Segmento di testo ▸
⟨

Descrizione[modifica | modifica wikitesto]

Tale processo, affinché lo Stato possa rimanere politicamente stabile a lungo termine, promuove l'unificazione linguistica e culturale dei cittadini. Secondo Harris Mylonas, "L'autorità legittima nei moderni stati nazionali è collegata al governo popolare, alle maggioranze. La costruzione della nazione è il processo con cui vengono costruite queste maggioranze". Si intende, maggioranze fedeli allo Stato.[3] La costruzione della nazione è un processo di sviluppo socio-politico che trasforma comunità altrimenti separate, in quanto diverse per lingua e tradizioni, in una società comune sotto la guida di un unico stato. Va distinto dalla costruzione dello stato (o State-building), che in senso stretto riguarda la costruzione delle istituzioni che permettono il funzionamento dello stato. Il processo di costruzione della nazione prevede l’instaurazione di standard culturali comuni, spesso anche attraverso l’unificazione linguistica, cioè la diffusione di una lingua comune per la futura comunità nazionale. Viene iniziato da un'élite di potere militarmente, amministrativamente, culturalmente ed economicamente dominante sulla maggioranza della popolazione, al fine di legittimare le relazioni di governo esistenti o desiderate e procedere all'attenta integrazione di sezioni sempre più ampie della popolazione in istituzioni socio-culturali e politiche come la magistratura, il sistema scolastico e universitario, il servizio militare, il suffragio elettorale, ecc.

I costruttori di nazioni sono quei membri di uno Stato che prendono l'iniziativa di sviluppare la comunità nazionale attraverso programmi governativi, tra cui il servizio militare e la scolarizzazione di massa.[4][5][6] La costruzione della nazione si fonda sulla propaganda e lo sviluppo di grandi infrastrutture per promuovere l'armonia sociale e la crescita economica. Secondo il politologo della Columbia University Andreas Wimmer, tre fattori tendono a determinare il successo della costruzione della nazione nel lungo periodo: "il primo sviluppo delle organizzazioni della società civile, l'ascesa di uno stato in grado di fornire beni pubblici uniformemente su un territorio e l'emergere di un mezzo di comunicazione condiviso".[7]

Le attività[modifica | modifica wikitesto]

Esso si riferisce agli sforzi di nuovi Stati indipendenti, per stabilire efficienti e affidabili istituzioni di governo nazionale. In quest'ottica, la costruzione della nazione è strettamente legata alla costruzione dello stato e permette di instaurare alcuni servizi statali: l'istruzione pubblica, la difesa militare, le elezioni, il catasto, le importazioni, il controllo del commercio estero, la diplomazia e la politica estera, il sistema bancario e finanziario, il sistema tributario la polizia, istituire il potere giudiziario costruendo i tribunali, fornendo l'assistenza sanitaria, la regolazione del diritto di accesso alla cittadinanza, il riconoscimento di diritti civili e politici, nonché delle Libertà civili, il controllo dello stato civile dell'registro delle nascite, il controllo dell'immigrazione, le infrastrutture di trasporto e la pubblica amministrazione.

⟩

Compito richiesto ▸
Riporta alla lettera il passo del testo sulla costruzione della nazione compreso tra "Esso si riferisce" e "la pubblica amministrazione.", estremi inclusi. Le righe sono materiale a sé, separato dal testo sulla costruzione della nazione.

Righe estratte da una raccolta
⟨

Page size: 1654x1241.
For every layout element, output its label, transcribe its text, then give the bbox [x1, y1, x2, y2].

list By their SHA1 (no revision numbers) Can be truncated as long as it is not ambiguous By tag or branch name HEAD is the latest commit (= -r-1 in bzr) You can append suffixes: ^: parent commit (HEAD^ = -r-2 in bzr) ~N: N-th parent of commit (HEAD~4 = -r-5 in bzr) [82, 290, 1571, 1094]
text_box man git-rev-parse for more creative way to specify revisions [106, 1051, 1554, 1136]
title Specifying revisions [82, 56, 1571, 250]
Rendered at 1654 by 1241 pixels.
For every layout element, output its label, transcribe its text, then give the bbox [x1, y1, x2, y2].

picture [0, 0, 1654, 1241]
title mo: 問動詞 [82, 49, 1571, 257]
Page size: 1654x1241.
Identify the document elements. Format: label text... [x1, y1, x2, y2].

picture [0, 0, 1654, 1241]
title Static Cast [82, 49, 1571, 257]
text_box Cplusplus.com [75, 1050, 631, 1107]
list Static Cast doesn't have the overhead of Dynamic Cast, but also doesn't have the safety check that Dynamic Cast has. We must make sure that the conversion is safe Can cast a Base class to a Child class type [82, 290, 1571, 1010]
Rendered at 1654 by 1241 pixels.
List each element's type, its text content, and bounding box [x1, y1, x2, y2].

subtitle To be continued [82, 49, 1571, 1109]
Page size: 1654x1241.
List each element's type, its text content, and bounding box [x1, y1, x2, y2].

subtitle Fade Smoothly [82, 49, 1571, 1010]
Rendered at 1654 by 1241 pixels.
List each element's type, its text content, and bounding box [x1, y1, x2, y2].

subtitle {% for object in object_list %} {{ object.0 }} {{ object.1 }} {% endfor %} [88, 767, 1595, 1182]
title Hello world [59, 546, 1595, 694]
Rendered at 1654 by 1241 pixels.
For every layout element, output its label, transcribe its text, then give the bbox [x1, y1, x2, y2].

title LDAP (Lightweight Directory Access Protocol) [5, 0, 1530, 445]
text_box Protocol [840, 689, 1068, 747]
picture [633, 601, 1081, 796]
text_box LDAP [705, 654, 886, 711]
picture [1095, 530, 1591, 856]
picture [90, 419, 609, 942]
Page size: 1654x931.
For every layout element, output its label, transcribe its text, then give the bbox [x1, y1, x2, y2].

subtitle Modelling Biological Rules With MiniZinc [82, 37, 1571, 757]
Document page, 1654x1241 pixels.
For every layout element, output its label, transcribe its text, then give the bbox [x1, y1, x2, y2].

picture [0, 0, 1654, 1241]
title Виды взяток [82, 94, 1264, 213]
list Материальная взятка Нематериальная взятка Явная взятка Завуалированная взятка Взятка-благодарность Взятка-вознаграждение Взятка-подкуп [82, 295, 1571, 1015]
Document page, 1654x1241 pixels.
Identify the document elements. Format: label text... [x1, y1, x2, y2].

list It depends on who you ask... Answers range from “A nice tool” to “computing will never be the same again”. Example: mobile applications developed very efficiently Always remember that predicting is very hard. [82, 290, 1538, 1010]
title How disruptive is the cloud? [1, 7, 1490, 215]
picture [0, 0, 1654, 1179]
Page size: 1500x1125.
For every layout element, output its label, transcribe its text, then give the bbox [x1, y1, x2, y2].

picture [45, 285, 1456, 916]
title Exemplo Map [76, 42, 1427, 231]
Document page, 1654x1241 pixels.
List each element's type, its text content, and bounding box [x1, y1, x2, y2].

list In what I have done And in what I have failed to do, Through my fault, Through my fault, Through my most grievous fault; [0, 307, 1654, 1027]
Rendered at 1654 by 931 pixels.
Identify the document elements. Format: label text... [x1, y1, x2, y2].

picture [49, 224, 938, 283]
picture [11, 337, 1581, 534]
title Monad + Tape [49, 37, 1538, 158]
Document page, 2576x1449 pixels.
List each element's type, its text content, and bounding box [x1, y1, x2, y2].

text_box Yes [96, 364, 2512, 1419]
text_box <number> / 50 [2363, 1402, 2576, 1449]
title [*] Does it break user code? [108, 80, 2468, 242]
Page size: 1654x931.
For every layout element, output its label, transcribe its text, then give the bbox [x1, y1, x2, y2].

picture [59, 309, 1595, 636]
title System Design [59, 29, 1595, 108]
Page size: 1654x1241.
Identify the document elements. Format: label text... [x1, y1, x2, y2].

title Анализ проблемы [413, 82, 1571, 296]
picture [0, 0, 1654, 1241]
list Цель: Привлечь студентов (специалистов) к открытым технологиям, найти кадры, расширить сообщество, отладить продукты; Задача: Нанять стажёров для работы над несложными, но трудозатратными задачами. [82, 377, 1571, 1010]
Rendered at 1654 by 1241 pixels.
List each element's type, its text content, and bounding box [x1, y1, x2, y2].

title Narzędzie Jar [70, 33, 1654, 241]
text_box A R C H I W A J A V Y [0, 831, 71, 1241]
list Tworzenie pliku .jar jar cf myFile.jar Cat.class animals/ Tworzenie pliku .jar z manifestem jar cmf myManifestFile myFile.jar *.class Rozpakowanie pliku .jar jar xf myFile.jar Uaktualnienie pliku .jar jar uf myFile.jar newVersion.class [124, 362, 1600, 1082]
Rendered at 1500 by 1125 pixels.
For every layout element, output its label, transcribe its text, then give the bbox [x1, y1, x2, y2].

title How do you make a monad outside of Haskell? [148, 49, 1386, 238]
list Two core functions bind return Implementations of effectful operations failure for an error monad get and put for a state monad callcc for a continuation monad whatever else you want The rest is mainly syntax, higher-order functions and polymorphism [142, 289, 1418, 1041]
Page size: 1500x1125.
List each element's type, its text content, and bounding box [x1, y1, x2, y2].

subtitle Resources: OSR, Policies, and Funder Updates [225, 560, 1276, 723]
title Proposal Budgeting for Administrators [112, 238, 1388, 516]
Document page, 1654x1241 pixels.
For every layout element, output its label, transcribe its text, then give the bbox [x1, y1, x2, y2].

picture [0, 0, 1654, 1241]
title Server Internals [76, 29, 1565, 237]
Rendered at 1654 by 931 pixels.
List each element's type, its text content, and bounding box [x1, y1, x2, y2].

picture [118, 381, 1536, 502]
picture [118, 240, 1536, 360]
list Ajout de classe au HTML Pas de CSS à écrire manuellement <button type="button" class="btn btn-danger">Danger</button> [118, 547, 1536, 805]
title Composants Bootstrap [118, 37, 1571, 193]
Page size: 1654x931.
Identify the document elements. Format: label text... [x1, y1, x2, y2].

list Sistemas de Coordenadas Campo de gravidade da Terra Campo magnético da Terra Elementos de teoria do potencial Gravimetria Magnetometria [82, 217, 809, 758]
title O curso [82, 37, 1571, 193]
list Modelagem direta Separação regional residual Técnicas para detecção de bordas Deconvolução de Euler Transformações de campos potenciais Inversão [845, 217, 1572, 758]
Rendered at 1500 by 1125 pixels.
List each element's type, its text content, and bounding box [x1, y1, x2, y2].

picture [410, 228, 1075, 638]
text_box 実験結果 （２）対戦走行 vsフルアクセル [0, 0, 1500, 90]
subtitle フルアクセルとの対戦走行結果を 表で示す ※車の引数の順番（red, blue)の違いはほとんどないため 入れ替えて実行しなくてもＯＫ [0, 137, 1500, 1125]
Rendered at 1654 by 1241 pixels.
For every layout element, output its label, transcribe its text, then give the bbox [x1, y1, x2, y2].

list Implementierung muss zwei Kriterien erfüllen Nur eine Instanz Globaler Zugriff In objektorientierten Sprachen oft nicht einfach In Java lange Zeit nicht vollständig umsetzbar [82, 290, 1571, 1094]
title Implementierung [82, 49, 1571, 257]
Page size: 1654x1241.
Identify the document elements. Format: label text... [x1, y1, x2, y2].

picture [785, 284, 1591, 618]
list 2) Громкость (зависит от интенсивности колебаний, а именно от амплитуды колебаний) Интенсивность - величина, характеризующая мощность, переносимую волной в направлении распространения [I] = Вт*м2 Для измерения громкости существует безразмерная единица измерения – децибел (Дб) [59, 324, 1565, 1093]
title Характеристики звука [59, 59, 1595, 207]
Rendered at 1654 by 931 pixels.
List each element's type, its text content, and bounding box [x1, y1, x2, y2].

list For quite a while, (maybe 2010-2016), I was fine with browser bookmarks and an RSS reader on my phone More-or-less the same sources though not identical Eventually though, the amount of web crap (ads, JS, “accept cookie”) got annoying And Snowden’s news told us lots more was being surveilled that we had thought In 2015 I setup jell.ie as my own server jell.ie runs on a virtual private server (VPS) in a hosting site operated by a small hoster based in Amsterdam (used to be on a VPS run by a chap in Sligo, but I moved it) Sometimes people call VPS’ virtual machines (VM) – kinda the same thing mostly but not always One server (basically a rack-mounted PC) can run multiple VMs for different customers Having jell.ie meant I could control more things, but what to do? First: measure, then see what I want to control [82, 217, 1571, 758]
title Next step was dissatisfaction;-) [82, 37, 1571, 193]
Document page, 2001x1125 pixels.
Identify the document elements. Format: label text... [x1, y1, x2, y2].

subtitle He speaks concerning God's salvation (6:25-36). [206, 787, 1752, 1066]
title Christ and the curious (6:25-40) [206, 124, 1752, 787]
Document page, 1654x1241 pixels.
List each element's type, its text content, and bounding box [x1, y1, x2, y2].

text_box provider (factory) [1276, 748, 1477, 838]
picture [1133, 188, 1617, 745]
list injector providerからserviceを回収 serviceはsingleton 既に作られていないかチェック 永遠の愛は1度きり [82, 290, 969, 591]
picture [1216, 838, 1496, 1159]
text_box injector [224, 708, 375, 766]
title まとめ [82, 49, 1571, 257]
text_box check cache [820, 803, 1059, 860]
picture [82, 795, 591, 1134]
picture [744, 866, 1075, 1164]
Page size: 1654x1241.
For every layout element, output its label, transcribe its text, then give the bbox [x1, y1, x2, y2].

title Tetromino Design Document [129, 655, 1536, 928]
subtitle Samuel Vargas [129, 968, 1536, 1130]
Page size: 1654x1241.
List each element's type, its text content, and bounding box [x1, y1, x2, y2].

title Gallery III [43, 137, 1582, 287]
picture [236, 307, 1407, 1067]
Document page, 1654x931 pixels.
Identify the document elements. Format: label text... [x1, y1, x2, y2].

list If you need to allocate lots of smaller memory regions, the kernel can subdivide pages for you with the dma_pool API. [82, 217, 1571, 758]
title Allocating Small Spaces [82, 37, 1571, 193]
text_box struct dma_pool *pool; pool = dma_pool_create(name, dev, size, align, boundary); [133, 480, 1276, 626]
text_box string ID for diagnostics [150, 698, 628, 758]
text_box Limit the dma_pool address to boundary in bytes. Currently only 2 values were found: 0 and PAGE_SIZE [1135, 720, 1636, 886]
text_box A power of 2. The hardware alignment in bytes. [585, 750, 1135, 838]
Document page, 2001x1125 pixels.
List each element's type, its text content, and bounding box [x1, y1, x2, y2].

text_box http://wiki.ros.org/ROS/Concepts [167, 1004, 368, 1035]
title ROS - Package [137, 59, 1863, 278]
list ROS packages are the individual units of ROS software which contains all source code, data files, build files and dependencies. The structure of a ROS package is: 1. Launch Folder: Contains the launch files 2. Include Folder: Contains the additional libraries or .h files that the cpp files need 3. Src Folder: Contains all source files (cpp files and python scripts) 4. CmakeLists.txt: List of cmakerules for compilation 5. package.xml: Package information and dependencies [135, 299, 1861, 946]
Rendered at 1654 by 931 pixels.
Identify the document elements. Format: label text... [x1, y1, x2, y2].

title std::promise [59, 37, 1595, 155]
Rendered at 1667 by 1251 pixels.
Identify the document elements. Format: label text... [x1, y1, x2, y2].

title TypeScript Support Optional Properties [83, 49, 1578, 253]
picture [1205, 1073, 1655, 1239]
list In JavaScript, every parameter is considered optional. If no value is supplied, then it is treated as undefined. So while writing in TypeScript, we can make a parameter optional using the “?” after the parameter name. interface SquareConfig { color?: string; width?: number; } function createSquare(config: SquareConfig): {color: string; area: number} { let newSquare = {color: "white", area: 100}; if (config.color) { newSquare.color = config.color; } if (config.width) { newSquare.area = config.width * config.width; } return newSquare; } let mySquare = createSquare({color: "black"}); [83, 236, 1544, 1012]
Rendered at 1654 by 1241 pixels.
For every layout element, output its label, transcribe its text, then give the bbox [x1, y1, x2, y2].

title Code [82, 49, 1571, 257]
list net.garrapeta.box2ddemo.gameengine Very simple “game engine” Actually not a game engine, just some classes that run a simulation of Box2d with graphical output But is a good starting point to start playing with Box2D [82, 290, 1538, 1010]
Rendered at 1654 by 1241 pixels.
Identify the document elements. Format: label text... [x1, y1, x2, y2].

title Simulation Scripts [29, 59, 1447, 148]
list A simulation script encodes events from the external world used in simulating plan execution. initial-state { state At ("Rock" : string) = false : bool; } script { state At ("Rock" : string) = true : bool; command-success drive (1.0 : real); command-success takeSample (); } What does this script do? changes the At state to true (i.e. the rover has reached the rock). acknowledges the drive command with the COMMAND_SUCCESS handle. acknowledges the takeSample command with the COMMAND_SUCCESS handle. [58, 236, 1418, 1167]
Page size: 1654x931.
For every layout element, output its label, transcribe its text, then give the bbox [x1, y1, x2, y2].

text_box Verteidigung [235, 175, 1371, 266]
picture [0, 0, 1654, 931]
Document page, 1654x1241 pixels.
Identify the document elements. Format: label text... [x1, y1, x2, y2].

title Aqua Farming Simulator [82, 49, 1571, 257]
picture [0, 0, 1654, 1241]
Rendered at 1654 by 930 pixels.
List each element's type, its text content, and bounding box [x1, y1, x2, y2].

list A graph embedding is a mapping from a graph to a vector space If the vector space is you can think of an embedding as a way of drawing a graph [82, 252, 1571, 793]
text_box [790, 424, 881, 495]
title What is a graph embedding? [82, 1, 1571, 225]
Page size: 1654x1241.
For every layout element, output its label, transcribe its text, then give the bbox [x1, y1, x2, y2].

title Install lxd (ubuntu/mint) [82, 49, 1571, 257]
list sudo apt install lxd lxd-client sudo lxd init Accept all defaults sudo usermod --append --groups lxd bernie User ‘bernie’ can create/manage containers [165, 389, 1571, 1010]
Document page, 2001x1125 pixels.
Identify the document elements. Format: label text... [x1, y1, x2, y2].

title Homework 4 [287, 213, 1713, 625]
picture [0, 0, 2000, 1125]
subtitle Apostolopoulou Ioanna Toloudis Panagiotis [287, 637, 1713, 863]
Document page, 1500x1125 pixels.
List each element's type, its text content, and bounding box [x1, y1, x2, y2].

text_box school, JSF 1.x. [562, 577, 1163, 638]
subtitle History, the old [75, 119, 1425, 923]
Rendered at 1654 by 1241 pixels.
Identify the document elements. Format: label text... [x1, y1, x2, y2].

⟩

Compito svolto ▸
Esso si riferisce agli sforzi di nuovi Stati indipendenti, per stabilire efficienti e affidabili istituzioni di governo nazionale. In quest'ottica, la costruzione della nazione è strettamente legata alla costruzione dello stato e permette di instaurare alcuni servizi statali: l'istruzione pubblica, la difesa militare, le elezioni, il catasto, le importazioni, il controllo del commercio estero, la diplomazia e la politica estera, il sistema bancario e finanziario, il sistema tributario la polizia, istituire il potere giudiziario costruendo i tribunali, fornendo l'assistenza sanitaria, la regolazione del diritto di accesso alla cittadinanza, il riconoscimento di diritti civili e politici, nonché delle Libertà civili, il controllo dello stato civile dell'registro delle nascite, il controllo dell'immigrazione, le infrastrutture di trasporto e la pubblica amministrazione.